:: Extracted data ::
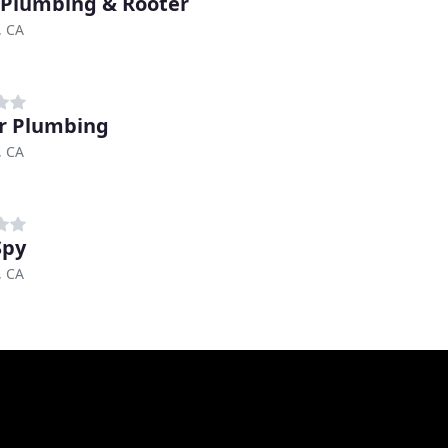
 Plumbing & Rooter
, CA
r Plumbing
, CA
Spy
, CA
:::
:: Extracted data ::
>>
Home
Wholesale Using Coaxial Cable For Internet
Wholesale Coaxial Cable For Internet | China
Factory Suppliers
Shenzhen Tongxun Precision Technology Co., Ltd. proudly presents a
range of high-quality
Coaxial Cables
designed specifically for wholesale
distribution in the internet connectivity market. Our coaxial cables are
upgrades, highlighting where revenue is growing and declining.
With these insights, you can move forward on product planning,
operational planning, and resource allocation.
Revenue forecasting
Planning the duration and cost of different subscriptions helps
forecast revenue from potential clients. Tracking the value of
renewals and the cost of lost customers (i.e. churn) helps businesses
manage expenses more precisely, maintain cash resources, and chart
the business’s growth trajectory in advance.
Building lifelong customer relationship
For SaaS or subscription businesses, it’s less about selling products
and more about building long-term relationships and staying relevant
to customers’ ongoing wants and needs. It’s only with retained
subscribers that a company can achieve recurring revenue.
:::
## Task to complete
If a line in the records has the word "businesses", copy that line.

## Output for this exercise
renewals and the cost of lost customers (i.e. churn) helps businesses
For SaaS or subscription businesses, it’s less about selling products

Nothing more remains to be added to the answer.